**WHAT YOU ARE ASKED TO DO**
What you give back from the listing below should be an exact copy of the lines from the one with "ged completers: 0 -> 150" down to the one with "Q1, Khoa CNHH&TP: 3 -> 5", and it should contain no pictures.

**DATASET RECORDS**
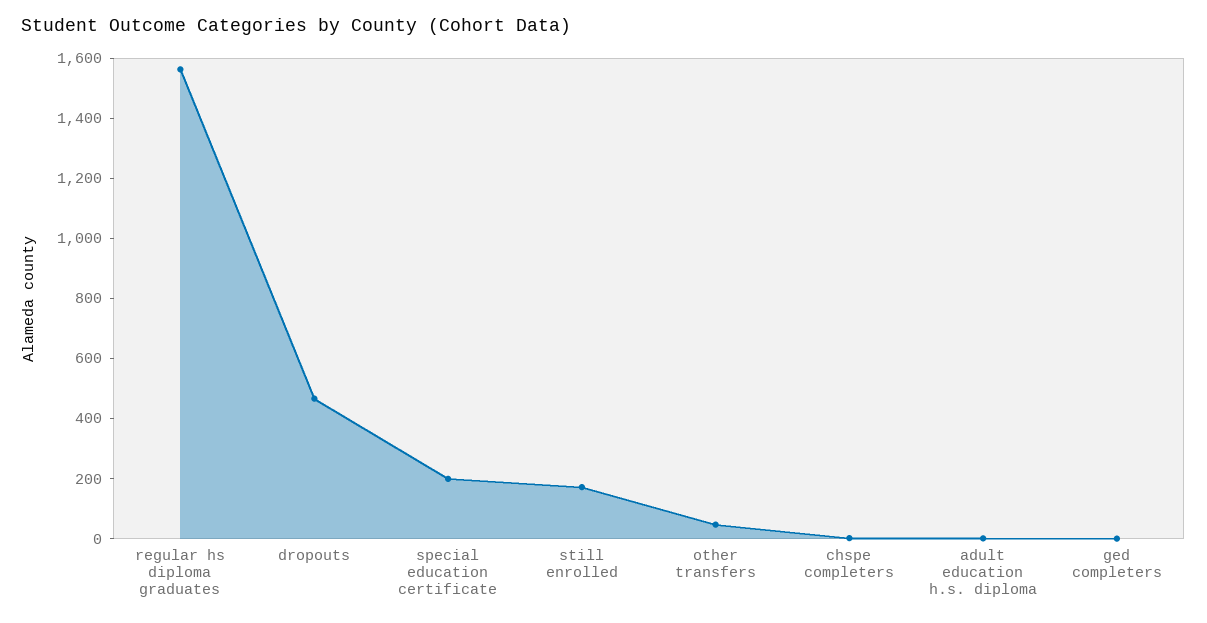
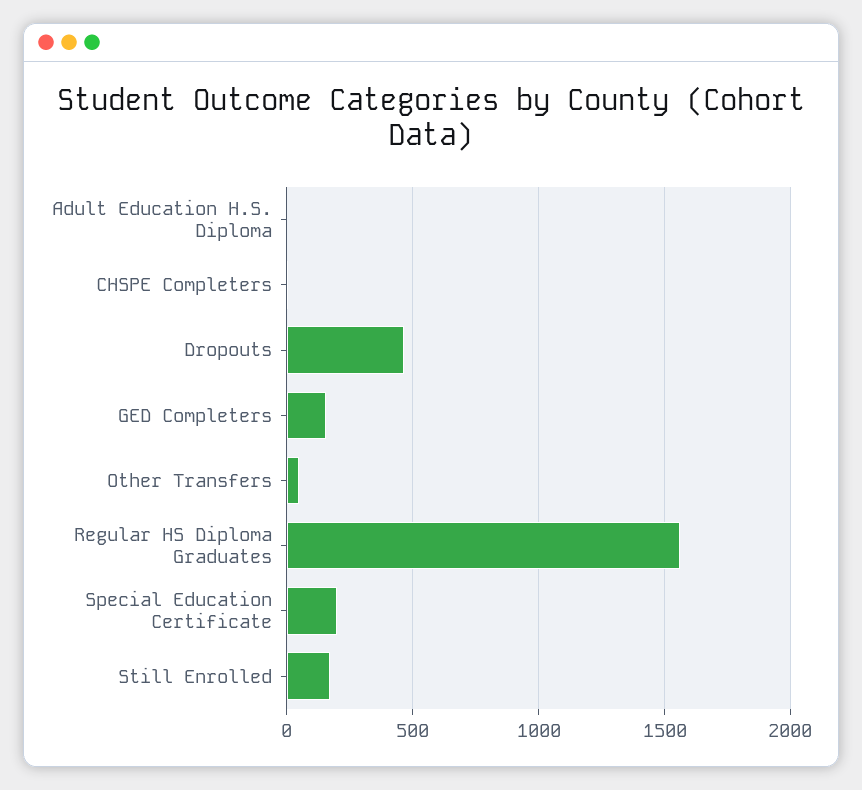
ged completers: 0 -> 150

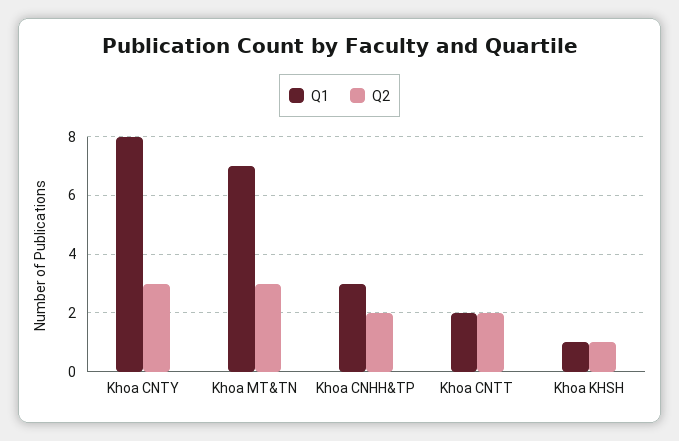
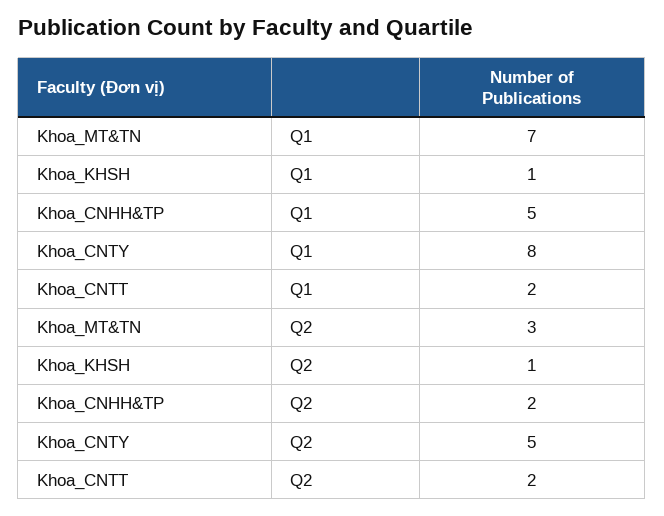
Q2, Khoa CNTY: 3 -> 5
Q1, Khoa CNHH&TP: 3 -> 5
--
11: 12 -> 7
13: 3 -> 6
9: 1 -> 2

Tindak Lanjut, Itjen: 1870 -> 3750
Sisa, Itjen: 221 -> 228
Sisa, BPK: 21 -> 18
--
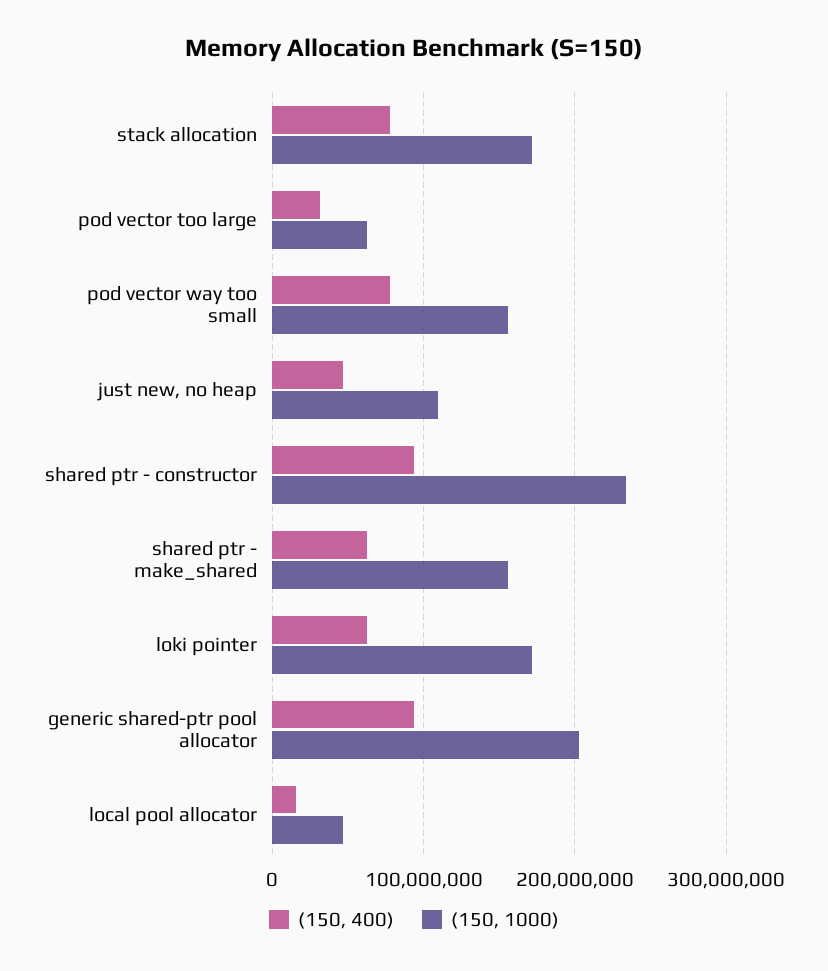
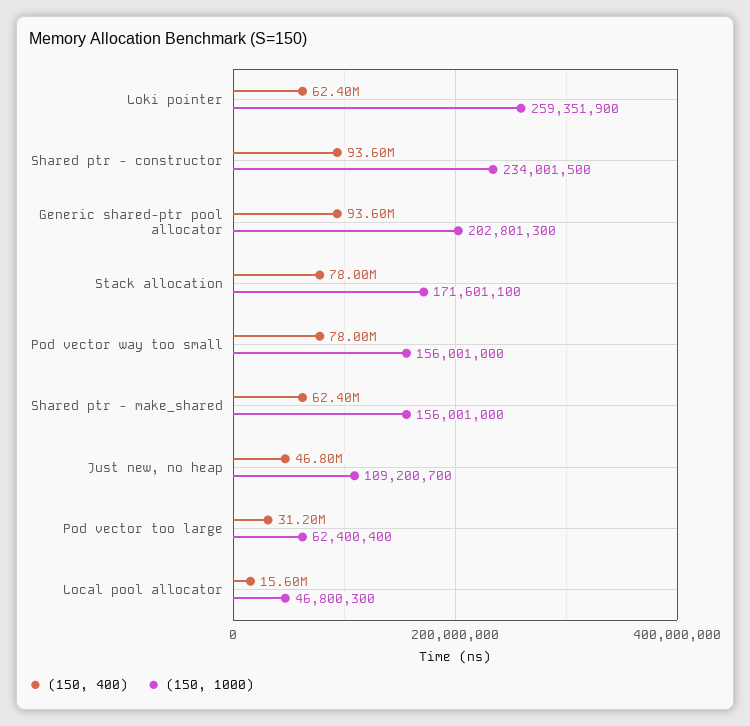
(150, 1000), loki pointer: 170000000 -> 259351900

**SOLUTION**
ged completers: 0 -> 150

Q2, Khoa CNTY: 3 -> 5
Q1, Khoa CNHH&TP: 3 -> 5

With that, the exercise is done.